● EXERCISE INSTRUCTIONS
In the entries below, find each line with the word "holder" and pull it out.

● SUPPLIED RECORDS
* * *
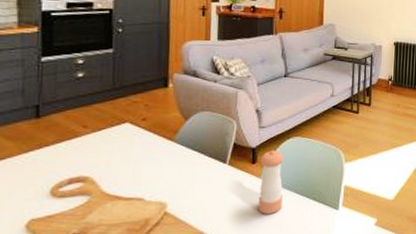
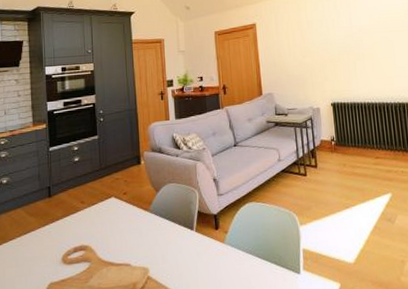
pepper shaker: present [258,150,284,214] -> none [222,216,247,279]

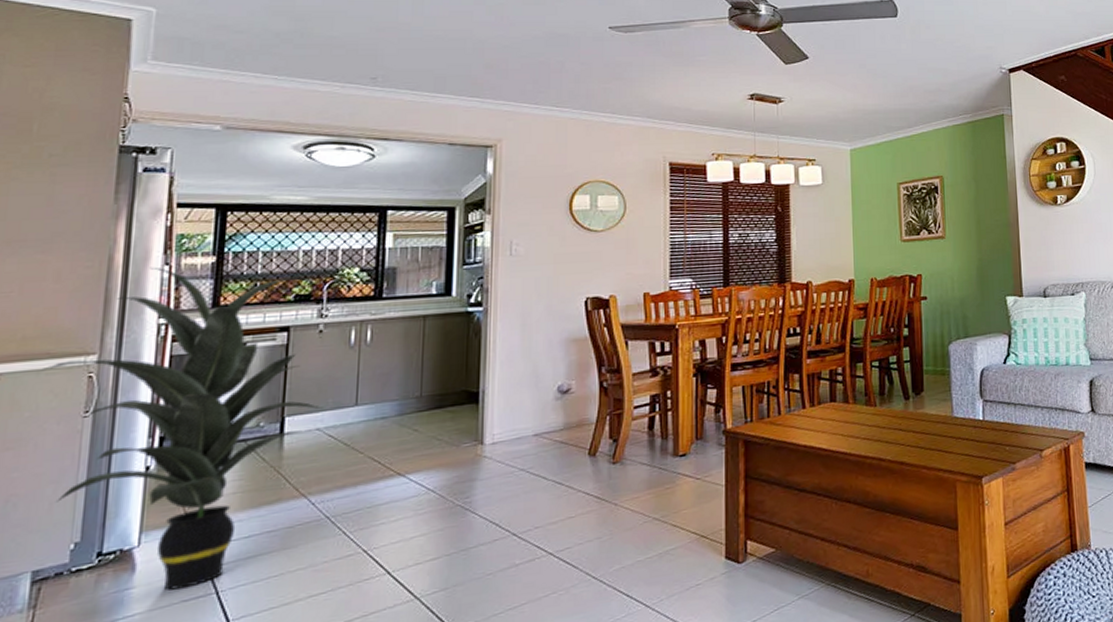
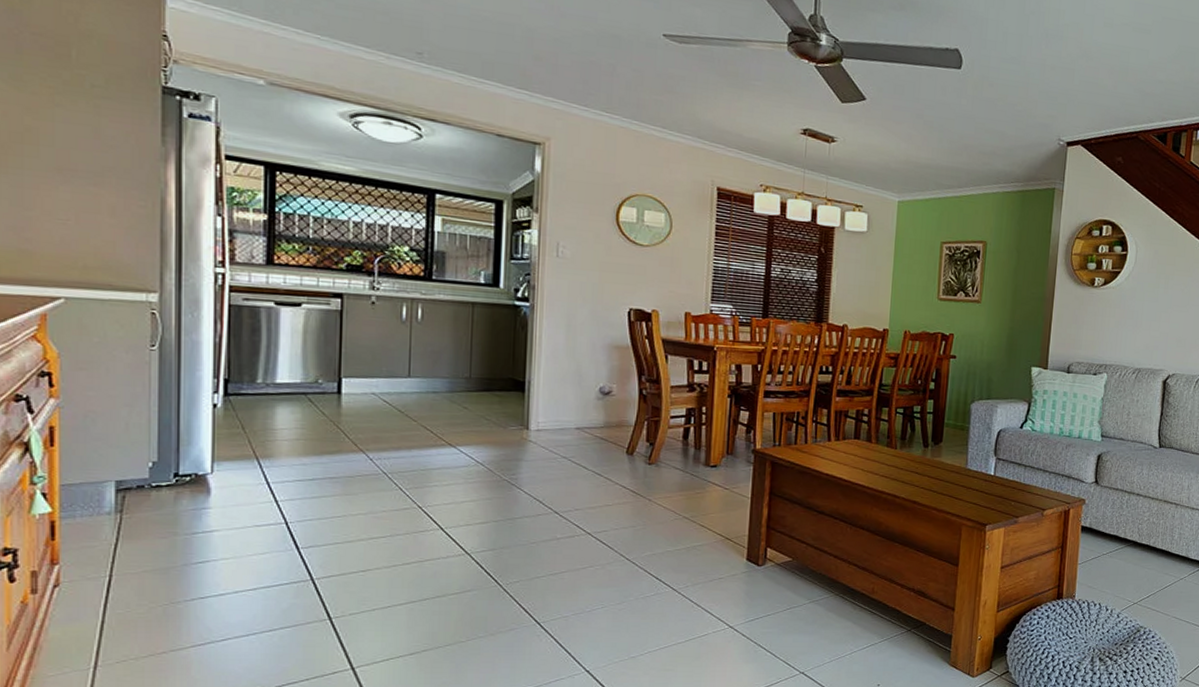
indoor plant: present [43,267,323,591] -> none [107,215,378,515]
* * *
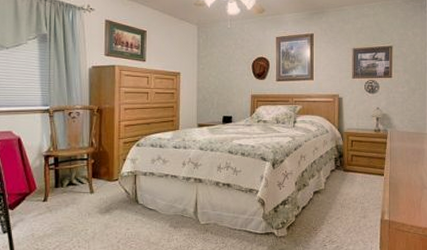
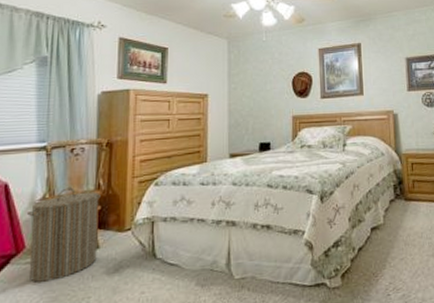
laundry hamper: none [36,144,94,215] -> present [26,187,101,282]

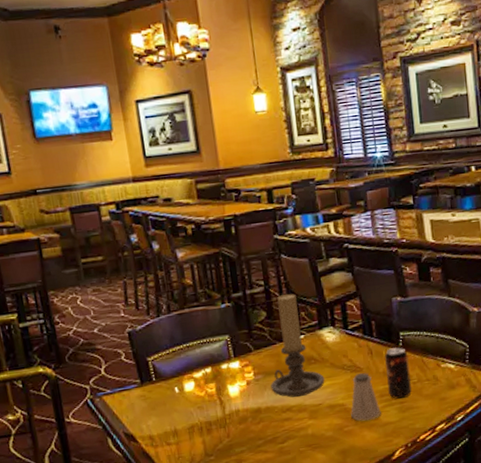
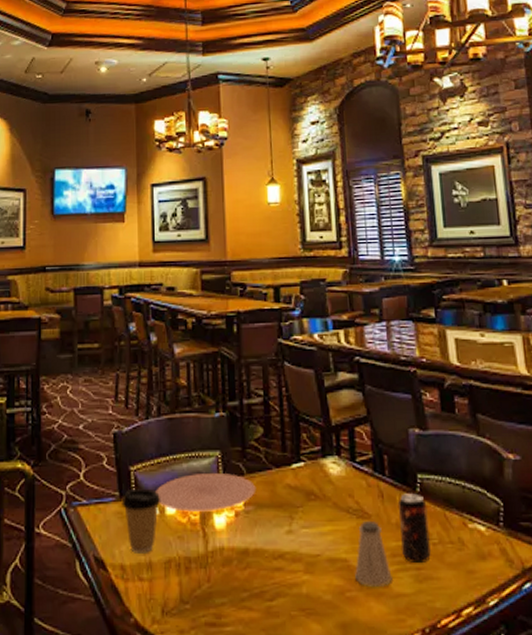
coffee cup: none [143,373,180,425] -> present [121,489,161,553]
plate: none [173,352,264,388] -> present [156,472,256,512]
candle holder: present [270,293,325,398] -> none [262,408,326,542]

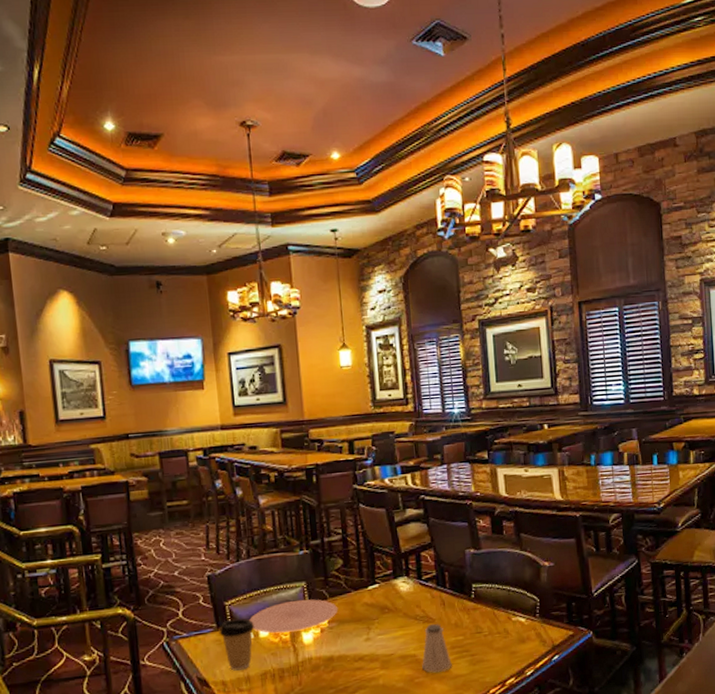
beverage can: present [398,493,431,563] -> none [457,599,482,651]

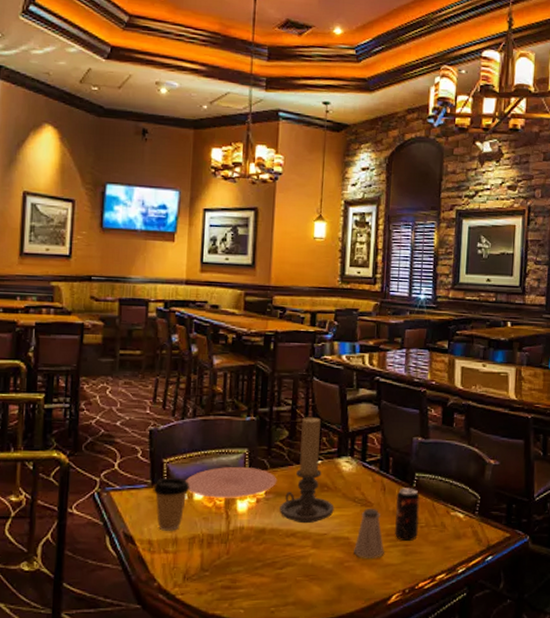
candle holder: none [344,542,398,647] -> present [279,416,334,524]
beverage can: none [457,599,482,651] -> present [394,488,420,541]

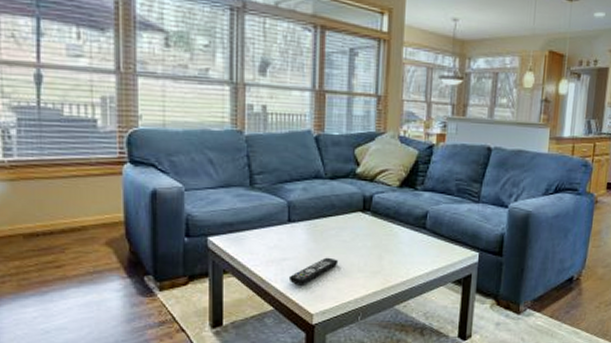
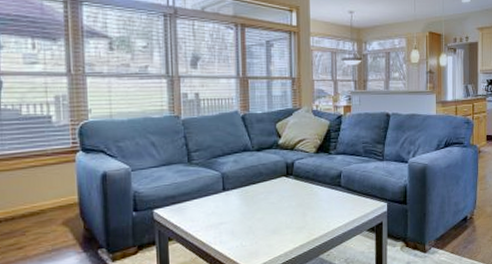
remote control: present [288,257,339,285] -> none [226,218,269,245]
* * *
● OUTPUT BELOW
candle holder: present [270,293,325,398] -> none [262,408,326,542]
candle holder: none [344,542,398,647] -> present [279,416,334,524]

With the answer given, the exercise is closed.